### 作業指示
(a) 物流・トラック業界の2024年問題に関する本文のうち、「物流・トラック業界の2024年問題の概要としては、次の4つがあげられます。」を含む語句で始まり「で締結される協定のことです。」で終わる部分を、一字も変えずにそのまま書き写してください。
(b) 物流・トラック業界の2024年問題に関する本文を、最後の文の次から書き継いでください。

### 本文抜粋
---------------
この1章では、物流・トラック業界の2024年問題について、法的な説明を簡単にしていきます。

トラックドライバーに具体的にどのような影響があるのか、まずその点が気になる方は、2章からお読みください。

物流・トラック業界の2024年問題と言われる中で最も大きな問題は、トラックドライバーの時間外労働の上限規制です。

時間外労働の上限規制が適用されることによって、労働時間が短くなり輸送能力が不足し、荷物が十分に運べなくなる可能性があります。

物流・トラック業界の2024年問題の概要としては、次の4つがあげられます。

  • 2024年4月から適用される時間外労働の上限規制
  • トラックドライバーの拘束時間が見直される
  • 勤務間インターバル制度が導入される
  • 働き方改革関連法によるその他の変更点

それぞれ解説していきます。

1-1:2024年4月から適用される時間外労働の上限規制

2024年4月1日からトラックドライバーの時間外労働の上限が、特別条項付き36協定を締結している場合でも「年960時間」となります。

特別条項付き36協定とは、「⽉45時間・年360時間」という残業時間の上限を超えた残業を可能にするために、会社と従業員との間で締結される協定のことです。

これまでトラックドライバーに対しては、時間外労働の上限規制の適用が猶予されてきたため、現状では(2023年3月末までは)今回の上限規制を超える長時間労働が認められています。

先に示したアンケート調査の結果では、2022年10月時点で全体では約3割、長距離では約4割のドライバーが「年960時間」を超えています。

そのため、2024年4月までに具体的な対応が行われない場合は、トラックドライバーの労働時間が減るため、国内物流の輸送能力が不足する可能性があります。

1-2:トラックドライバーの拘束時間が見直される

2024年4月からの時間外労働の上限規制の適用に合わせて、長時間労働・過重労働を防ぐための改善基準告示の見直しが行われました。

2024年4月以降の改善基準告示の見直し

トラックドライバーの場合、始業から終業までの時間を「拘束時間」として考えます。

この拘束時間の中に、労働時間と休憩時間があります。

終業から始業までの時間

2024年4月以降は、現行に対してこの拘束時間が減少するため、輸送能力が不足する可能性があります。

1-3:勤務間インターバル制度が導入される

勤務間インターバル制度とは、前業務の終業時刻から次の業務の始業時刻の間に、運転手の自由な生活時間として一定の休息時間を確保することです。

現行では、「継続8時間以上」となっていましたが、2024年4月以降は、「継続11時間を基本とし9時間を下限」と休息時間が延長されます。

そのため、これまで以上に配送スケジュールの管理・調整が必要になります。

1-4:働き方改革関連法によるその他の変更点

働き方改革関連法によるその他の変更点としては、次の2つがあげられます。
---------------
### 提供データ

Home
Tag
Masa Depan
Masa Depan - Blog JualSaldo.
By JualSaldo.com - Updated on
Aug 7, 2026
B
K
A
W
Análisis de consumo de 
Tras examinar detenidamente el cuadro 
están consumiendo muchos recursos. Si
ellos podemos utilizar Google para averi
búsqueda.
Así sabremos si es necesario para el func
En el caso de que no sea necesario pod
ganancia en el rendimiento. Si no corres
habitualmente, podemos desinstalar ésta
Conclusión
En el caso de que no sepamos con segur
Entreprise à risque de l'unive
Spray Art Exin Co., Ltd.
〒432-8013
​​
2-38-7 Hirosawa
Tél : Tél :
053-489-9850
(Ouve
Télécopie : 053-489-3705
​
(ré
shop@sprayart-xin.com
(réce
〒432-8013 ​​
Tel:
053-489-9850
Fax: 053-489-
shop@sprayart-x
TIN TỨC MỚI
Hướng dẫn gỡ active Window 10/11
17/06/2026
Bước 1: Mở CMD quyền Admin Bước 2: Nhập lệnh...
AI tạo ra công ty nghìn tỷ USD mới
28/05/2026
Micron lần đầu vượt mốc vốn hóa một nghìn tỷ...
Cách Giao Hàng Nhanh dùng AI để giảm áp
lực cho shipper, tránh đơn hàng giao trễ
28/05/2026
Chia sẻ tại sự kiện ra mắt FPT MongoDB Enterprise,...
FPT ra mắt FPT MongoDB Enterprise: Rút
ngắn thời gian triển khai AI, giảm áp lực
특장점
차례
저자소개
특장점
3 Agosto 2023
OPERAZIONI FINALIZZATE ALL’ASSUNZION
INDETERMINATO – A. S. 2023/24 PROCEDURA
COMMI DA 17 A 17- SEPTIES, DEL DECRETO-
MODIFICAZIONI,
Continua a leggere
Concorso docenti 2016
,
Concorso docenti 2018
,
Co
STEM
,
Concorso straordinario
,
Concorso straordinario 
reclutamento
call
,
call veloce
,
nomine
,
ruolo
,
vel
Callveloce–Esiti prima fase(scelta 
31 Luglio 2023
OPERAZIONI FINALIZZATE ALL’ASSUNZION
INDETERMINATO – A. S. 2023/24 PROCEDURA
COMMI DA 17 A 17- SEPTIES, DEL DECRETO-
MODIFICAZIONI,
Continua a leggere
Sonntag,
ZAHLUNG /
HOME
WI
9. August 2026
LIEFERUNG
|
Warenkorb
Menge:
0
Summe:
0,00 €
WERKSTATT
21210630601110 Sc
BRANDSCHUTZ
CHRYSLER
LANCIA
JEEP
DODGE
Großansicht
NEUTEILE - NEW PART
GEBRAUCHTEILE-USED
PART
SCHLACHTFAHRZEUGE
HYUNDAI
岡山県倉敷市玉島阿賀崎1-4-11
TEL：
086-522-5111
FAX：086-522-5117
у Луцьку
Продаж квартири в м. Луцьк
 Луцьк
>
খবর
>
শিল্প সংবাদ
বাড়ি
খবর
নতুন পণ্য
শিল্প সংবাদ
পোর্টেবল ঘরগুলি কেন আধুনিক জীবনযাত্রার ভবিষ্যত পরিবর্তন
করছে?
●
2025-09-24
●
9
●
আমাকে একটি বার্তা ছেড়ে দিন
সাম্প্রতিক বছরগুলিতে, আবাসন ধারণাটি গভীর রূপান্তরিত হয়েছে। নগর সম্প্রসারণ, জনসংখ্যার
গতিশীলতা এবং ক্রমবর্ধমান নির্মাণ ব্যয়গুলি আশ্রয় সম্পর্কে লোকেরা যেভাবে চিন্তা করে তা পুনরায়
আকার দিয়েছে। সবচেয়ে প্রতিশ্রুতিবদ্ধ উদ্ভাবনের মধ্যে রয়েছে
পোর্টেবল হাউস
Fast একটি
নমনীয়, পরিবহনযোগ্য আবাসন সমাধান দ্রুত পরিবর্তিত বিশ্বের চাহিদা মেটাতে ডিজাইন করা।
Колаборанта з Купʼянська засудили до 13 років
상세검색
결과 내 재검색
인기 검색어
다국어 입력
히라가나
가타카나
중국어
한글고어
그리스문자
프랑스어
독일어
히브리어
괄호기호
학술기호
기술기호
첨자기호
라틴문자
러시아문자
---------------
### 作業結果
(a)
物流・トラック業界の2024年問題の概要としては、次の4つがあげられます。

  • 2024年4月から適用される時間外労働の上限規制
  • トラックドライバーの拘束時間が見直される
  • 勤務間インターバル制度が導入される
  • 働き方改革関連法によるその他の変更点

それぞれ解説していきます。

1-1:2024年4月から適用される時間外労働の上限規制

2024年4月1日からトラックドライバーの時間外労働の上限が、特別条項付き36協定を締結している場合でも「年960時間」となります。

特別条項付き36協定とは、「⽉45時間・年360時間」という残業時間の上限を超えた残業を可能にするために、会社と従業員との間で締結される協定のことです。

(b)
  • 月60時間を超える時間外労働の割増率の引上げ
  • 同一労働・同一賃金の適用

それぞれ解説していきます。

1-4-1:月60時間を超える時間外労働の割増率の引上げ

2023年4月1日から、中小企業の月60時間を超える時間外労働に対する割増率も、50%に引き上げられました。

割増率

そのため、月60時間以上の時間外労働を行っている場合は、2023年4月以降の残業代が、適正な割増率で計算されているか確認する必要があります。

さらに、時間外労働が深夜(22:00~5:00)の時間帯におよぶ場合は、

(時間外労働)1.5倍+(深夜労働)0.25倍=1.75倍

の割増率になるため、長距離ドライバーを抱える運送会社にとっては、人件費が大幅にアップする可能性があります。

そのため、運送会社によっては、ドライバーの人件費を抑えるために、月60時間を超える時間外労働が制限される可能性もあります。

1-4-2:同一労働・同一賃金の適用

働き方改革関連法では、同一労働・同一賃金が適用されています。

これは、同じ企業内の正規雇用労働者と非正規雇用労働者の、待遇差をなくすことを目的としており、次の条件を守る必要があります。

  • 正社員と非正規雇用労働者で、基本給や賞与などの待遇に差をつけてはならない
  • 非正規雇用労働者から求めがあった場合には、待遇の差に関して理由を説明する必要がある

そのため、非正規雇用のドライバーを雇用している運送会社は、待遇の差が生じない合理的な給与体系や評価基準を設定する必要があります。

2章:2024年問題のドライバー個人への影響

物流・トラック業界の2024年問題のドライバー個人への影響として、次の4つがあげられます。

  • 労働時間が減り収入が減ってしまう
  • 休憩・休息時間が増え労働時間が管理される
  • 荷役作業の機械化や高速道路の利用が増える
  • 副業・転職のチャンスになる可能性がある

それぞれ解説していきます。

2-1:労働時間が減り収入が減ってしまう

ここまで解説したように、2024年4月1日からトラックドライバーの時間外労働の上限が「年960時間」となるため、2022年10月のアンケート調査では、長距離ドラーバーの約4割は、労働時間が減ることになります。

また、月60時間を超える時間外労働の割増率の引き上げのため、運送会社によっては人件費を抑えるために、各ドライバーの時間外労働を制限する可能性があります。

2-2:休憩時間・休息期間が増え労働時間が管理される

物流・トラック業界では、長時間労働・過重労働を防ぐために、トラックドライバーの拘束時間が見直されます。

そのため、トラックドライバーの拘束時間が短縮される一方、休憩時間・休息期間が増え、改善基準に沿って労働時間が管理されます。

また、1日の拘束時間は、最大で15時間、14時間超過は週2回までとなり、休息期間も最低9時間以上となるため、業務を離れた自由な時間が確保しやすくなります。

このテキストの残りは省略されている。